* **Activity**: Retype the listing below exactly, pictures removed.

* **Records shown**:
----

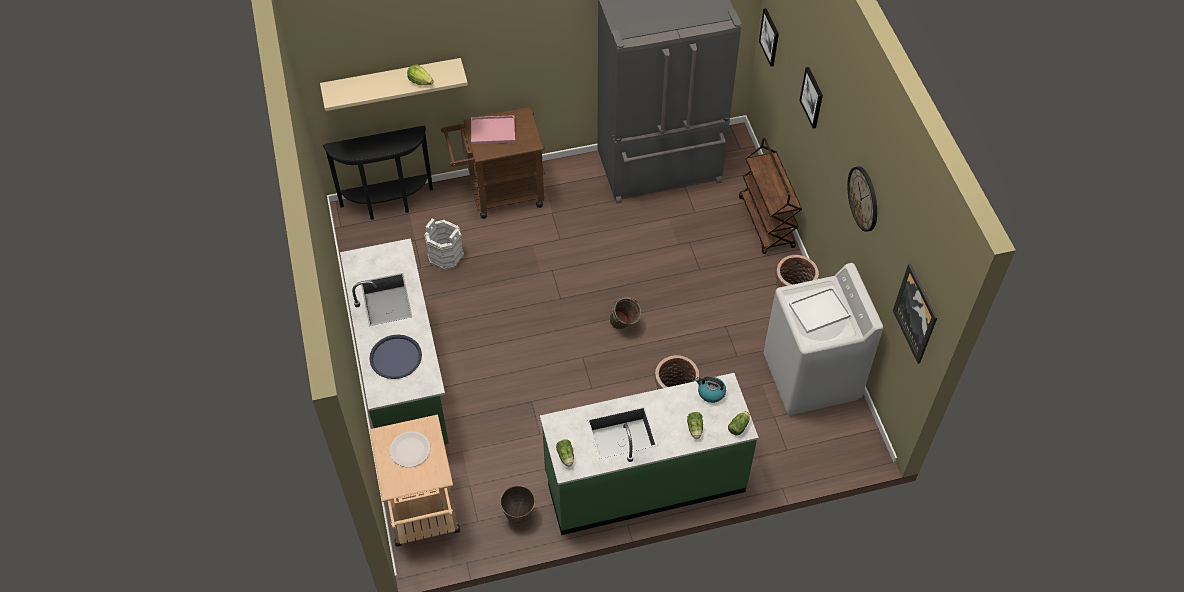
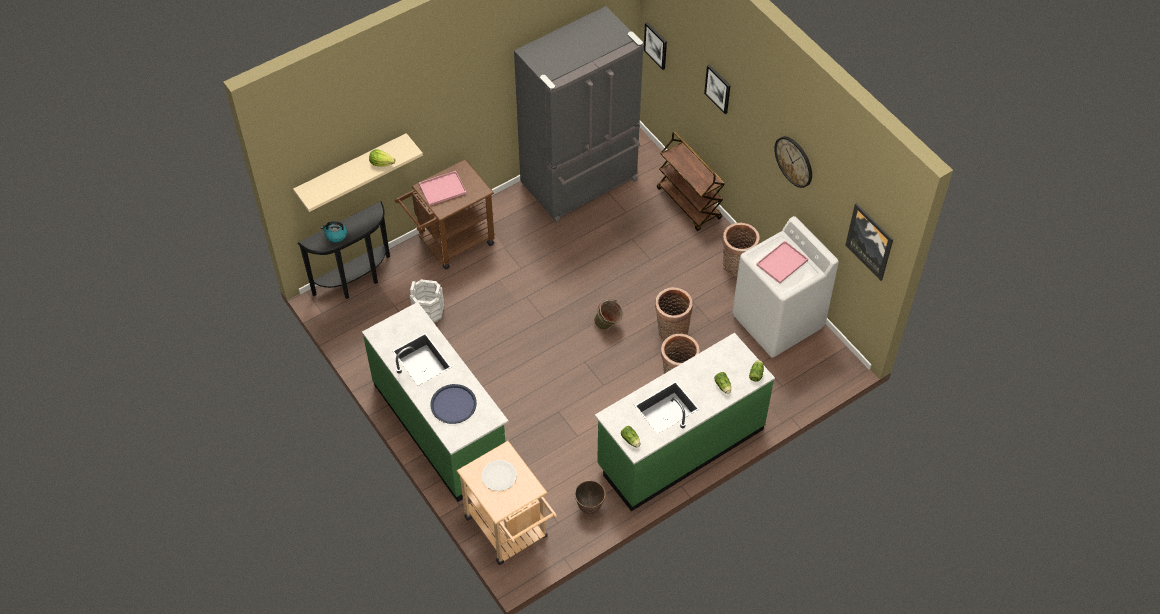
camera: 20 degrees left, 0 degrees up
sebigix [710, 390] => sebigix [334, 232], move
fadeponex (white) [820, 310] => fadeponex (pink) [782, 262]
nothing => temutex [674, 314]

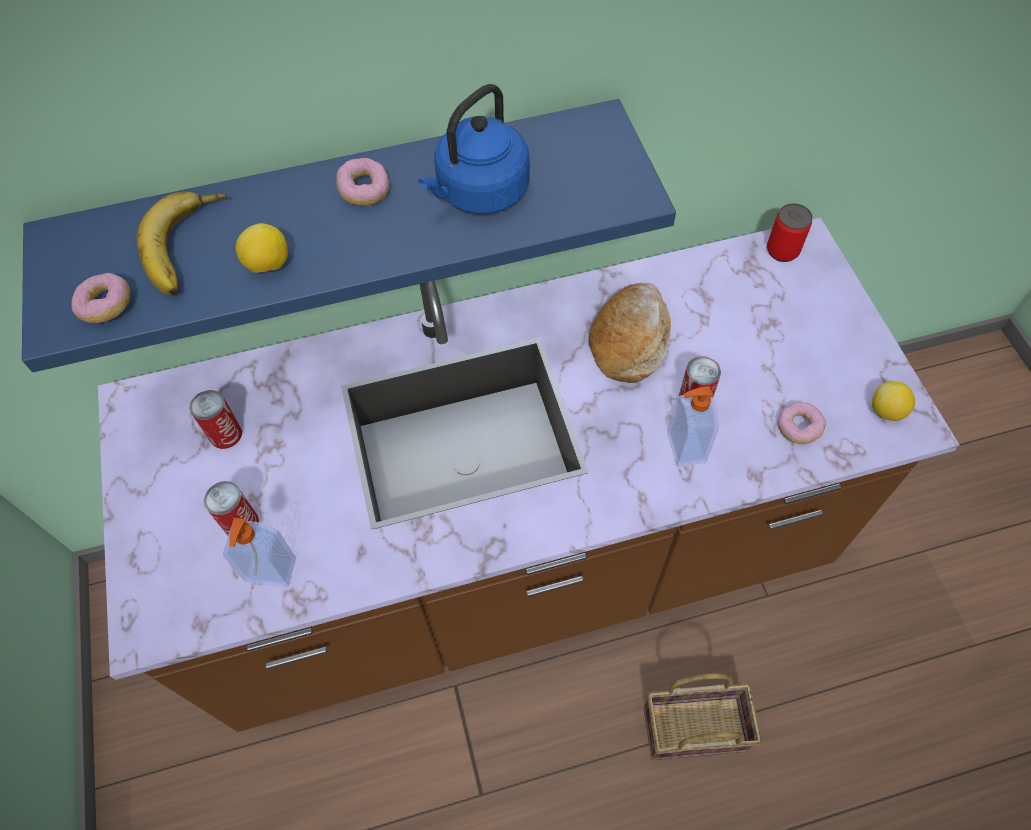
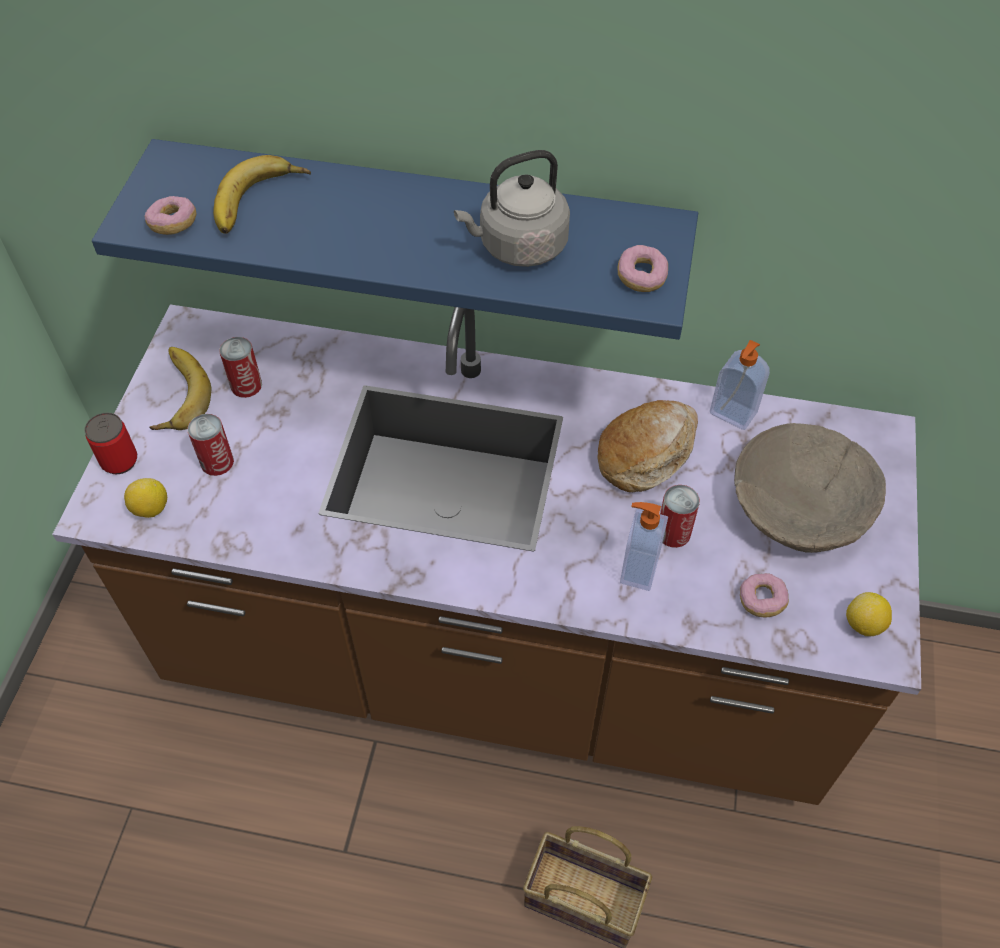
camera: 25 degrees right, 5 degrees down
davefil [259, 552] => davefil [740, 385], move
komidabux [262, 248] => komidabux [145, 498], move
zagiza [362, 182] => zagiza [643, 268], move
sebigix (blue) [474, 149] => sebigix (grey) [512, 208]
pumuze [790, 232] => pumuze [110, 443], move
nothing => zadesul [180, 388]
nothing =>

----

* **Response to this task**:
camera: 20 degrees left, 0 degrees up
sebigix [710, 390] => sebigix [334, 232], move
fadeponex (white) [820, 310] => fadeponex (pink) [782, 262]
nothing => temutex [674, 314]

camera: 25 degrees right, 5 degrees down
davefil [259, 552] => davefil [740, 385], move
komidabux [262, 248] => komidabux [145, 498], move
zagiza [362, 182] => zagiza [643, 268], move
sebigix (blue) [474, 149] => sebigix (grey) [512, 208]
pumuze [790, 232] => pumuze [110, 443], move
nothing => zadesul [180, 388]
nothing =>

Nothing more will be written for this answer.